Taking the time to finely grind chiles in a molcajete is the important thing to creating this recipe really feel like a connection to San Antonio’s tradition and historical past, in response to Witte Museum Texas Historical past Schooling Supervisor Casey Santillan.
1 pound pork shoulder, reduce into 1/2-inch cubes
1 cup flour
1/4 cup rendered suet
1/4 cup lard
3 medium-sized onions, chopped
6 garlic cloves, minced
1 quart water
4 ancho chiles
6 dried purple chiles akin to pasilla or guajullo
1 serrano chile
1 tablespoon cumin seeds, freshly floor
2 tablespoons Mexican oregano
1 (8-ounce) can tomato sauce (see Notice)
1 (15-ounce) can pinto beans, drained and rinsed (see Notice)
Salt, to style
Directions: Calmly flour the meat and pork cubes.
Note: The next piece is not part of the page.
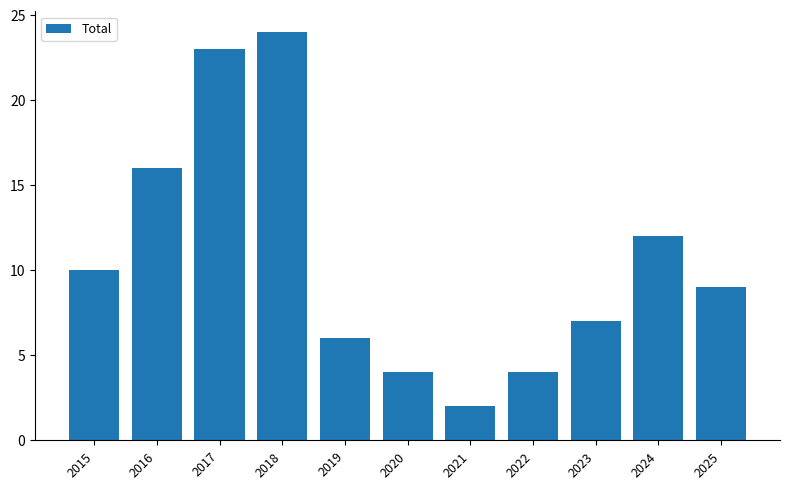

What is the difference between the maximum and minimum values?

22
Warmth the suet and lard in a heavy pot over a medium-high flame and brown the meat, working in batches.
Place the meat again into the pot and add the onions and garlic and prepare dinner till they’re tender. Add the water to the combination and simmer slowly whereas making ready chiles.
Take away stems and seeds from the dried and contemporary chiles and chop very finely.
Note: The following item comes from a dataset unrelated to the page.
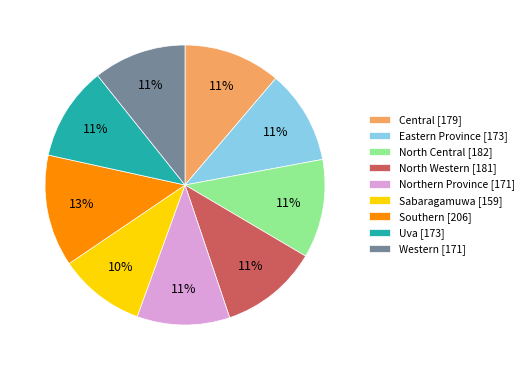

To the nearest percent, what portion does Northern Province [171] represent?

11%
Grind the chiles to a fantastic paste in a molcajete, then grind the oregano and salt into the chile combination. Add the chile paste to the pot with the meat and pork and stir to mix. If you happen to’re utilizing the tomato sauce and beans, stir them in now.
Deliver the pot to a simmer and scale back the warmth to low. Simmer the chili, stirring sometimes, for about 2 hours or till the meat is tender, including further water as wanted if it will get too thick.
Earlier than serving, skim off a number of the fats and add salt to style.
Notice: The unique recipe from the Witte Museum Archives doesn’t embody beans or tomato sauce, however we’ve included these controversial components for individuals who favor their chili that means.